CHIP has already been reauthorized three times since its introduction in 1997, typically by wide margins and with votes from members of both major political parties.
Stevenson decried the prospect that health officials could have no choice but to "start sending letters to consumers," something he said would surely send some people into a panic.
"That affects your life right now even if the cliff of your coverage is several months away. Nobody likes getting a letter saying your health insurance is going to end, especially (that of) your children," he said.
Stevenson said he would like to see more clarity on precisely when Congress can get reauthorization passed.
"Is this going to be a month thing or is this going to be a two-week thing?" he asked.

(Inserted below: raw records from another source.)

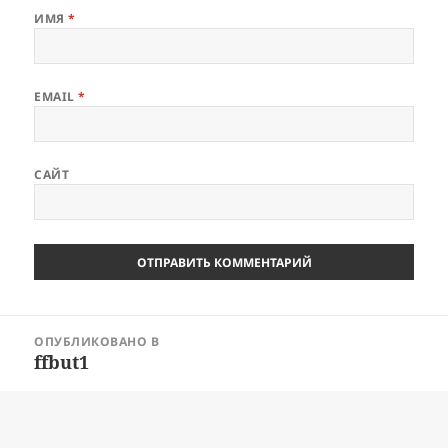
ИМЯ
*
EMAIL
*
САЙТ
Навигация
ОПУБЛИКОВАНО В
по
ffbut1
записям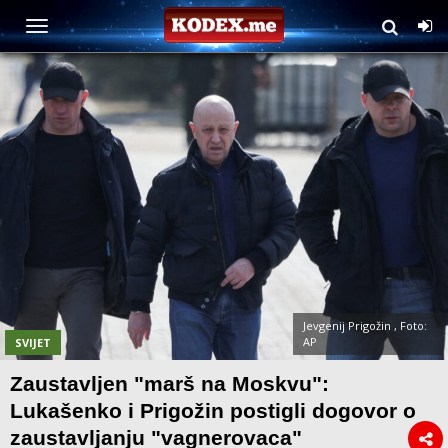
Jevgenij Prigožin , Foto:
AP
SVIJET
Zaustavljen "marš na Moskvu":
Lukašenko i Prigožin postigli dogovor o
zaustavljanju "vagnerovaca"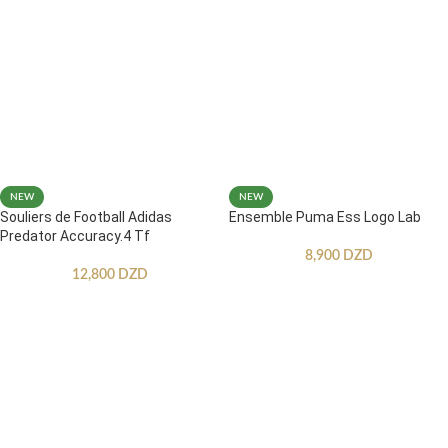
NEW
NEW
Souliers de Football Adidas
Ensemble Puma Ess Logo Lab
Predator Accuracy.4 Tf
8,900
DZD
12,800
DZD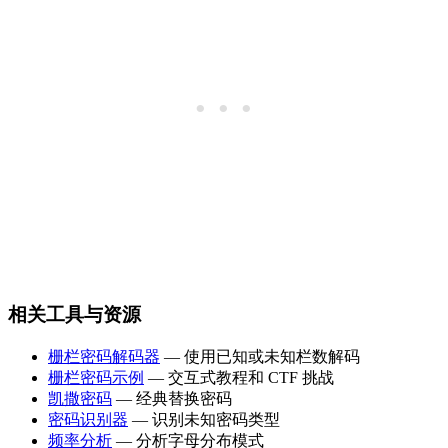
相关工具与资源
栅栏密码解码器
— 使用已知或未知栏数解码
栅栏密码示例
— 交互式教程和 CTF 挑战
凯撒密码
— 经典替换密码
密码识别器
— 识别未知密码类型
频率分析
— 分析字母分布模式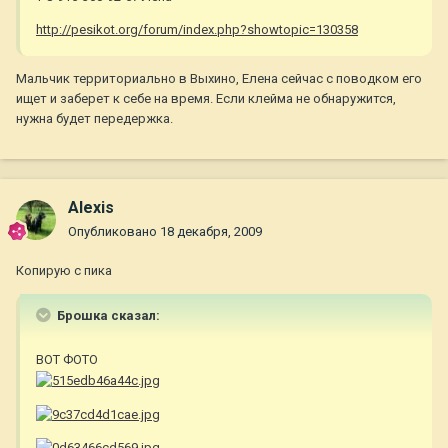
http://pesikot.org/forum/index.php?showtopic=130358
Мальчик территориально в Выхино, Елена сейчас с поводком его
ищет и заберет к себе на время. Если клейма не обнаружится,
нужна будет передержка.
Alexis
Опубликовано
18 декабря, 2009
Копирую с пика
Брошка сказал:
ВОТ ФОТО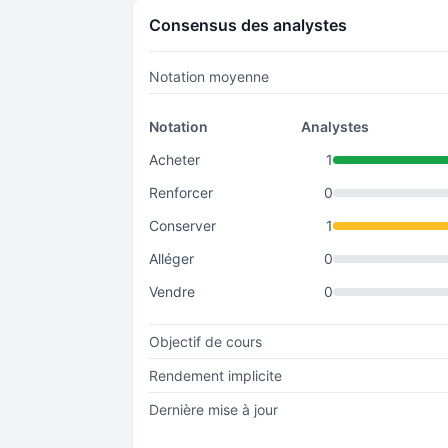
Consensus des analystes
Notation moyenne
Notation
Analystes
Acheter
1
Renforcer
0
Conserver
1
Alléger
0
Vendre
0
Objectif de cours
Rendement implicite
Dernière mise à jour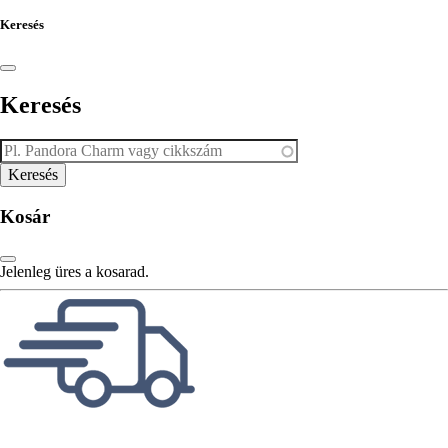
Keresés
Keresés
Kosár
Jelenleg üres a kosarad.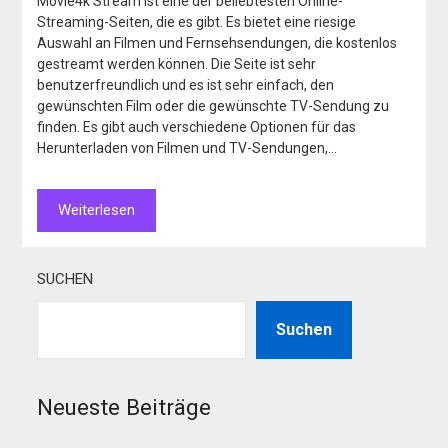
Movie4k Stream ist eine der beliebtesten Online-
Streaming-Seiten, die es gibt. Es bietet eine riesige
Auswahl an Filmen und Fernsehsendungen, die kostenlos
gestreamt werden können. Die Seite ist sehr
benutzerfreundlich und es ist sehr einfach, den
gewünschten Film oder die gewünschte TV-Sendung zu
finden. Es gibt auch verschiedene Optionen für das
Herunterladen von Filmen und TV-Sendungen,…
Weiterlesen
SUCHEN
Suchen
Neueste Beiträge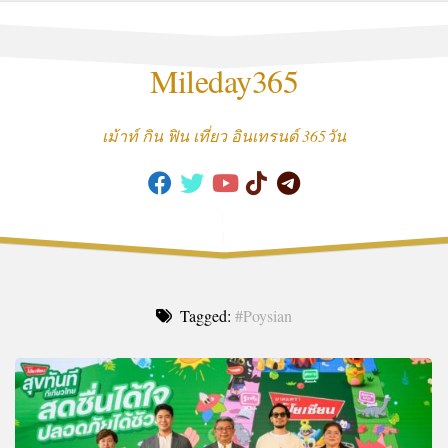
Skip
to
content
Mileday365
เม้าท์ กิน ฟิน เที่ยว อินเทรนด์ 365วัน
Tagged:
#Poysian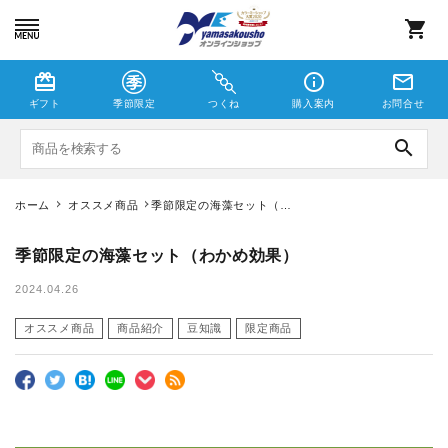
shopping_cart
card_giftcard
info_outline
mail_outline
ギフト
季節限定
つくね
購入案内
お問合せ
search
ホーム
オススメ商品
季節限定の海藻セット（わ
かめ効果）
つくね
季節限定の海藻セット（わかめ効果）
しゃこえび
2024.04.26
オススメ商品
商品紹介
豆知識
限定商品
季節限定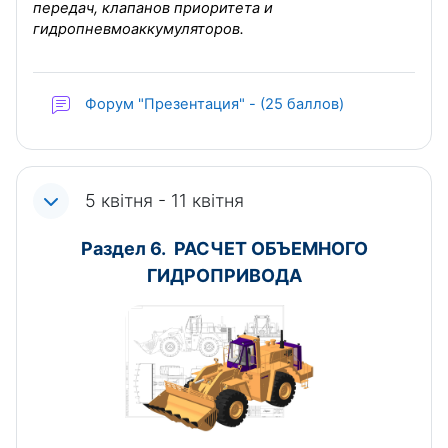
передач, клапанов приоритета и
гидропневмоаккумуляторов.
Форум "Презентация" - (25 баллов)
5 квітня - 11 квітня
Раздел 6. РАСЧЕТ ОБЪЕМНОГО
ГИДРОПРИВОДА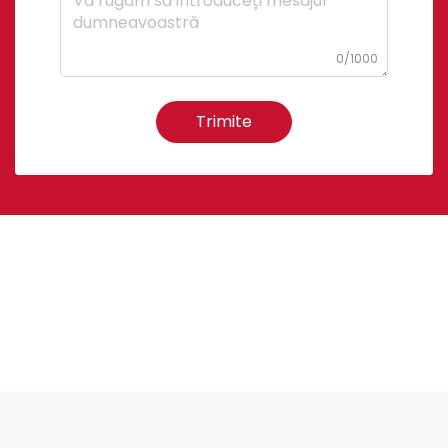
0/1000
Trimite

Stevenson also said he's worried about the prospect of the bill getting delayed if other, only faintly related legislative add-ons are put into it.
Hatch said in a statement Saturday that he wants to "advance this bill in a fiscally responsible manner so it may be signed into law as quickly as possible to ensure coverage for kids is maintained."
“This important legislation will ensure the vulnerable children and their families who depend on CHIP receive much-needed certainty by guaranteeing uninterrupted funding for the program, which has been a top priority of this committee,” Hatch said.
Whitlock didn't estimate a precise timeline for the bill's passage but said the Senate Finance Committee, which Hatch chairs, plans to put it through a markup hearing Wednesday morning.
"After the markup, the committee will vote and it will come to the (Senate) floor," Whitlock said. "Sen. Hatch would love to see a vote on it as soon as possible."
Sen. Ron Wyden, D-Ore., is joining Hatch in co-sponsoring the reauthorization bill, which is named the Keeping Kids' Insurance Dependable and Secure (KIDS) Act. In a statement Saturday, Wyden decried the perils of waiting too long to officially pass the reauthorization.
"Every day that passes without action following the funding deadline this Saturday means more heartache for children and families and more uncertainty for states," he said at the time. "I will be pulling out all the stops to ensure Congress keeps its promise to America’s kids.”
The bill's reauthorization is expected to continue CHIP funding through 2022.
While Stevenson is troubled by the late movement on the bill, believing that timing could cause intense worry for CHIP families whose children have major health events on the horizon next year, he said he feels confident "it will get passed."
"Sen. Hatch is a powerful ally in promoting this program. Of course, he created it," Stevenson said. "That helps. Utah's lawmakers, especially Sen. Hatch, understand the importance of funding the CHIP program for the (thousands of) Utah kids that depend on it."